- Badanoo Location in Jammu and Kashmir, India
- Coordinates: 33°08′15″N 75°47′51″E﻿ / ﻿33.137386°N 75.797438°E
- Country: India
- Union territory: Jammu and Kashmir
- Division: Jammu
- Region: Chenab Valley
- District: Doda

Population (2011)
- • Total: 450

Language
- • Spoken: Kashmiri, Bhaderwahi, Gojri
- • Official: Urdu
- Time zone: UTC+5:30 (IST)
- Pin Code: 182203
- Sarpanch: Mohd Sadiq

= Badanoo =

Village in Jammu and Kashmir

Badanoo is a village in Thathri tehsil of Doda district in Jammu and Kashmir. It is located at least 36 kilometres from its district headquarters. This village is the part of Patwar Halqa Jangalwar.

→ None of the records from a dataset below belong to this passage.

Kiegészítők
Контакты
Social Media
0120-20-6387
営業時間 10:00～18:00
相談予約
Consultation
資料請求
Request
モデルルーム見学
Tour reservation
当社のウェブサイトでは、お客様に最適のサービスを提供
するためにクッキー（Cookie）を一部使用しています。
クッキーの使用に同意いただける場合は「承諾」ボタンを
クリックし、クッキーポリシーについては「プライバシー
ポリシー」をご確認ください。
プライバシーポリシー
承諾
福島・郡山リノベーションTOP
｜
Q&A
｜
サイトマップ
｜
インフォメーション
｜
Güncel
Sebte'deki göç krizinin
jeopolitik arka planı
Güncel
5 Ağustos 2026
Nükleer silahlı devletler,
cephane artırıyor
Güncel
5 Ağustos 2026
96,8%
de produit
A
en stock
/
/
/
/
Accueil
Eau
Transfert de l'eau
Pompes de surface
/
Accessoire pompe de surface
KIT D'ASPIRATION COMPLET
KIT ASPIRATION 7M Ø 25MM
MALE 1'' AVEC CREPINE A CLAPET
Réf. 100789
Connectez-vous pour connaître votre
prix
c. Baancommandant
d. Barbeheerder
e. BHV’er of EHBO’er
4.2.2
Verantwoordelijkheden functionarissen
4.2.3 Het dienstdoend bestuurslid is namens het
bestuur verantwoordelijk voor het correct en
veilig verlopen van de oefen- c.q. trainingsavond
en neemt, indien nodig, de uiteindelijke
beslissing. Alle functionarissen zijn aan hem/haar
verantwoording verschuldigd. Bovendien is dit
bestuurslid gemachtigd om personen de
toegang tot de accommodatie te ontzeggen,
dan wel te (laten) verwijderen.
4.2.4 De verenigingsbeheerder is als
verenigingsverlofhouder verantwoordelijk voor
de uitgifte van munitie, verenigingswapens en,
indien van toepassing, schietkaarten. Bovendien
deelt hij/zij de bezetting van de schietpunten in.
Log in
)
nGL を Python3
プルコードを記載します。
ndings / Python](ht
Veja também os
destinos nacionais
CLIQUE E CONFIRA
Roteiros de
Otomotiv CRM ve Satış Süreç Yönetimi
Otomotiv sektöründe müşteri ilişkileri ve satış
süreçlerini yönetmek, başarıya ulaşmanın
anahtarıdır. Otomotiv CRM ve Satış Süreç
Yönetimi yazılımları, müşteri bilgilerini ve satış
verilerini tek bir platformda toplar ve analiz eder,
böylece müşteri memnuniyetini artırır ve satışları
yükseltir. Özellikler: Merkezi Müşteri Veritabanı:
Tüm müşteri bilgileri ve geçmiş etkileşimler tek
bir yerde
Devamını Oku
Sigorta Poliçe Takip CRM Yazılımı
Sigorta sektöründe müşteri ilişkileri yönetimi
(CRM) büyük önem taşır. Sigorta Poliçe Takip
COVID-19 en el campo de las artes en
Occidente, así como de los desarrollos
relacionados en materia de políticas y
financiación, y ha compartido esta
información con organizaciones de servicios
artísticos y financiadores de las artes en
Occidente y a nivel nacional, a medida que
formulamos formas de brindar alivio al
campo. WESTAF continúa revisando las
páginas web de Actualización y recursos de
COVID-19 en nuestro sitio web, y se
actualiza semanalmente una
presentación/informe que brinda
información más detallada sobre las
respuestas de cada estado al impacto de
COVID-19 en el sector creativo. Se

Badanoo village is located in the upper reaches of Thathri and is surrounded by forests that have the presence of leopards and other wild animals.

==Etymology==
The word Badanoo is derived from the Kashmiri word "Ba'd Ra'in" (بَڈ رٰایٔں) which means Great Princess.

==Prominent figures==
- Taskeen Badanvi, a prominent poet affiliated with Jammu and Kashmir Academy of Art, Culture and Languages.